İstanbul Silivri 6 No’lu Cezaevi'nde tutulan tüberküloz (verem) hastası Ferhat Diri, cezaevinde yaşamını yitirdi.
İstanbul Silivri 6 No’lu Cezaevi'nde tutulan Ferhat Diri isimli adli tutuklu, 8 aydır yakalandığı tüberküloz (verem) hastalığı nedeniyle tedavi edilmeyi bekliyordu. Diri'nin dün sabaha karşı koğuşunda fenalaştığı, herhangi bir müdahale yapılmadan müşahede odasında yaşamını yitirdiği öğrenildi.
Hasta tutsak şuurunu yitirdi
Ayrıca kan kanseri olan bir başka tutsak Ankara Numune Hastanesi'nde ölümle yüz yüze yaşıyor. DİHA’nın haberine göre Midyat Kapalı Cezaevi'nde yaklaşık 7 yıldır yakalanmış olduğu kan kanseri nedeni ile 6 kez ameliyat geçiren hasta tutsak Şehmus Yetek'in geçtiğimiz günlerde tedavi için Ankara Numune Hastanesi'ne kaldırıldığı öğrenildi. Ağabeyini görmeye giden ancak görüştürülmeyen Sıdık Yetek, aldıkları son bilgilere göre Yetek'in şuurunu kaybettiğini söyledi.
Mardin'in Savur İlçesine bağlı Çınarönü köyünde 1996 yılında bağda çalışırken askerler tarafından tutuklanan 11 çocuk babası Şehmus Yetek’e (67) ömür boyu hapis cezası verildi. Sürekli sürgüne gönderilen Yetek, son olarak getirildiği Mardin'in Midyat Kapalı Cezaevi'nde kan kanseri hastalığına yakalandı. Yaklaşık 7 yıldır yakalandığı hastalık nedeni ile 6 kez ameliyat geçiren Yetek'in tedavi için geçtiğimiz günlerde Ankara Numune Hastanesi'ne gönderildiği öğrenildi.
“Ağabeyimin şuuru da kapanmış”
Ağabeyinin altı kez ağır ameliyat geçirdiğini, yaklaşık 40 gün ölüm döşeğinde kaldıktan sonra Ankara Numune Hastanesi’ne kaldırıldığını ifade eden Sıdık Yetek şunları söyledi: "Ağabeyim yaklaşık yedi yıldır hasta haliyle cezaevinde tutuluyor.
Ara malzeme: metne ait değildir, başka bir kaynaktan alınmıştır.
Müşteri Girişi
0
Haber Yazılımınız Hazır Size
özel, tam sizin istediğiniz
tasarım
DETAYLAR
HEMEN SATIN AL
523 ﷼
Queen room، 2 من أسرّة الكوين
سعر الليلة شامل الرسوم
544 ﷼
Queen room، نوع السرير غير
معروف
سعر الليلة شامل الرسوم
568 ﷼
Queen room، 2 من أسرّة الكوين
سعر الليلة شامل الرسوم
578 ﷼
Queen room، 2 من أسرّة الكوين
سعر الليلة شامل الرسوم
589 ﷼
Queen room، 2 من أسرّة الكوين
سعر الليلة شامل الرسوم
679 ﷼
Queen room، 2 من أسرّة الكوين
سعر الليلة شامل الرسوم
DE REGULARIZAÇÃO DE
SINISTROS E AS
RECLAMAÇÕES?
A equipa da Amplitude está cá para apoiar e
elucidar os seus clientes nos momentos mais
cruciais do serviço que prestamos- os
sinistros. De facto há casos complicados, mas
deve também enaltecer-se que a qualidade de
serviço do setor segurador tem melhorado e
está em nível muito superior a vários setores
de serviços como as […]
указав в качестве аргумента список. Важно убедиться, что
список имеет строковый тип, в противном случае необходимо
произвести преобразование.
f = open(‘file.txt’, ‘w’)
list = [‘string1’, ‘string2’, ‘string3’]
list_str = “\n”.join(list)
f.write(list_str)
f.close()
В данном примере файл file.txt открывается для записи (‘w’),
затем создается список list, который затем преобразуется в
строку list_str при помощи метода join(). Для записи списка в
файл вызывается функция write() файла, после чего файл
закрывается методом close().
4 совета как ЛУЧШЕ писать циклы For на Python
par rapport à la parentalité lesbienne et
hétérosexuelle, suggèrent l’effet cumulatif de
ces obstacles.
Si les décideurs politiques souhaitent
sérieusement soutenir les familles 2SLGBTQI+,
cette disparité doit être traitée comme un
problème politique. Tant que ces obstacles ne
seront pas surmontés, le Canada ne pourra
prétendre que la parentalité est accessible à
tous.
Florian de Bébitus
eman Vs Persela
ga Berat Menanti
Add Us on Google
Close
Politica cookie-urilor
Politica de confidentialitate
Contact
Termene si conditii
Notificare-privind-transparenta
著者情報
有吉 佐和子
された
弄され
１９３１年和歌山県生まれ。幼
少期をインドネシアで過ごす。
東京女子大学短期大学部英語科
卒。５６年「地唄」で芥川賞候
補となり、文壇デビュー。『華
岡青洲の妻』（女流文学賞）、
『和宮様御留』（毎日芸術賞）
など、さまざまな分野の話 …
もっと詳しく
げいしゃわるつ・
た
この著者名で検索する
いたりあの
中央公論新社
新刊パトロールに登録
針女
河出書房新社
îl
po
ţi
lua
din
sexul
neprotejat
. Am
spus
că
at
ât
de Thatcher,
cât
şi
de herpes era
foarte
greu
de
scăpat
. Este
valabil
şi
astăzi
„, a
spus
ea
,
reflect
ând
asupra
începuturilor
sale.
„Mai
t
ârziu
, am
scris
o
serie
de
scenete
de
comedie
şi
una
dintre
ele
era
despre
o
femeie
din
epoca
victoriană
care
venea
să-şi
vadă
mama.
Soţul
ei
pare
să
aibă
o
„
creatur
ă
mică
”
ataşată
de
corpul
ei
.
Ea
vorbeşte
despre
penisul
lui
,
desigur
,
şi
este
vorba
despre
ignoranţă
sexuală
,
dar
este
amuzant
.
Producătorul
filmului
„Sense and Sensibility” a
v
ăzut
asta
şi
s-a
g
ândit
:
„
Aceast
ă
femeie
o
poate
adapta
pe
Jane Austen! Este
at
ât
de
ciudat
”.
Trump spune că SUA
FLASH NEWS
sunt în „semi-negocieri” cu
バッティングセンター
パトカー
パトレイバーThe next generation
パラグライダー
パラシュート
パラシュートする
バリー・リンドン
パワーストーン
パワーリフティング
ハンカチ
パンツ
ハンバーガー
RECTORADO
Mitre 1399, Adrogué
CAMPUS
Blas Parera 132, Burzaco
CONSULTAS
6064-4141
Yaklaşık kırk gündür ölüm döşeğine düştükten sonra onu Ankara Numune Hastanesi'ne kaldırmışlar. En son aldığımız bilgilere göre ağabeyimin şuuru da kapanmış, şu an belki de ölmüştür. Ağabeyimin yaşadığına inanmıyorum."
Hastaneye kaldırıldıktan sonra ağabeyini görmek için Ankara'ya gittiğini, yalnız onu ancak hasta sandalyesinin üstünde bir cam kapının arkasından gösterdiklerini ifade eden Yetek, "Ona yaklaşıp helallik bile istememe izin vermediler. Şu an oğlu hastanede ama onu da yanına bırakmıyorlar. Günde iki kez onar dakika yanına bırakıyorlar. En son aldığımız bilgilere göre ağabeyimin artık şuuru da kapanmış, konuşmuyor" dedi.
Ölüm döşeğindeki eşinin serbest bırakılmasını istedi
Çok büyük acılar, sıkıntılar yaşadığını, yıllardır 11 çocuğa baktığını belirten Yetek'in eşi Hanım Yetek ise, eşinin bağda çalışırken tutuklandığını daha sonra ise evlerinin ateşe verildiğini söyledi. Eşine haksız yere 36 yıl ceza verildiğini ve ondan sonra kendilerinin Bismil'e göç etmek zorunda kaldıklarını dile getiren Yetek, eşinin tutuklanmasının ardından ailesinin de darmadağın olduğunu aktardı. Eşinin derhal tahliye edilip tedavisinin dışarıda yapılması gerektiğini vurgulayan Yetek, eşine bir şey olması durumunda sorumlu olan yetkililer hakkında suç duyurusunda bulunacağını söyledi.